In children with urolithiasis, the underlying metabolic disorder should be addressed (Table 541-6). Because lithiasis results from a too-high concentration of specific substances in the urine, maintaining a continuous high urine output by maintaining a high fluid intake often is an effective method of preventing further stones. The high fluid intake should be continued at night, and usually it is necessary for the child to get up at least once at night to urinate and drink more water.

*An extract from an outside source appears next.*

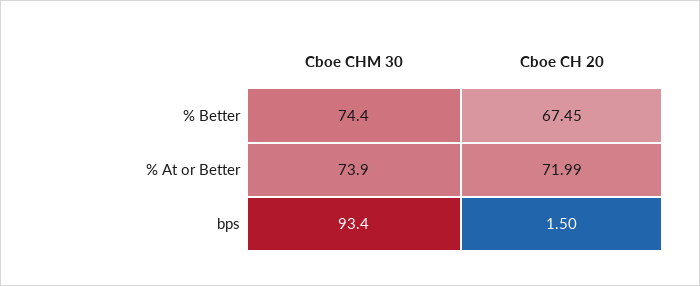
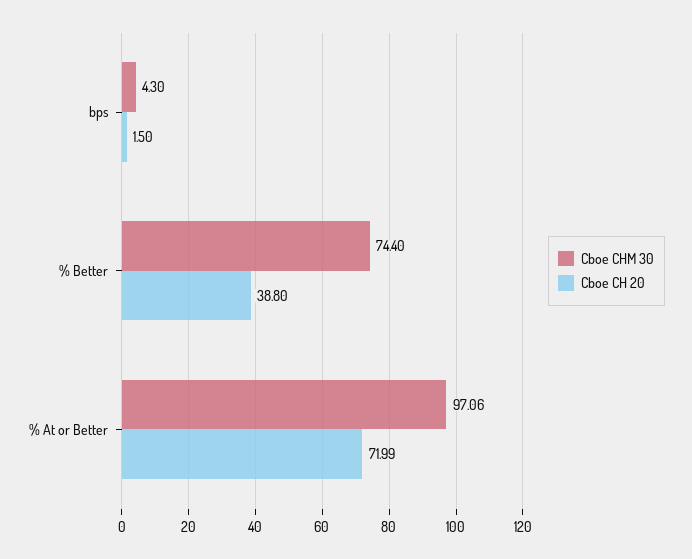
Cboe CH 20, % Better: 67.45 -> 38.8
Cboe CHM 30, % At or Better: 73.9 -> 97.06
Cboe CHM 30, bps: 93.4 -> 4.3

Table 541-6 SUGGESTED THERAPY FOR UROLITHIASIS CAUSED BY METABOLIC ABNORMALITIES
METABOLIC ABNORMALITY | INITIAL TREATMENT | SECOND-LINE TREATMENT |
---|---|---|
Hypercalciuria | Reduction of dietary Na+ | Potassium citrate |
Dietary calcium at RDA | Neutral phosphate | |
Thiazides | ||
Hyperoxaluria | Adjustment of dietary oxalate | Neutral phosphate* |
Potassium citrate | Magnesium | |
Pyridoxine* | ||
Hypocitric aciduria | Potassium citrate | |
Bicarbonate | ||
Hyperuricosuria | Alkalinization | Allopurinol |
Cystinuria | Alkalinization | Tiopronin (Thiola) |
Reduction of dietary Na+ | D-Penicillamine | |
Captopril |
RDA, recommended dietary allowance.
* Initial therapy in primary hyperoxaluria.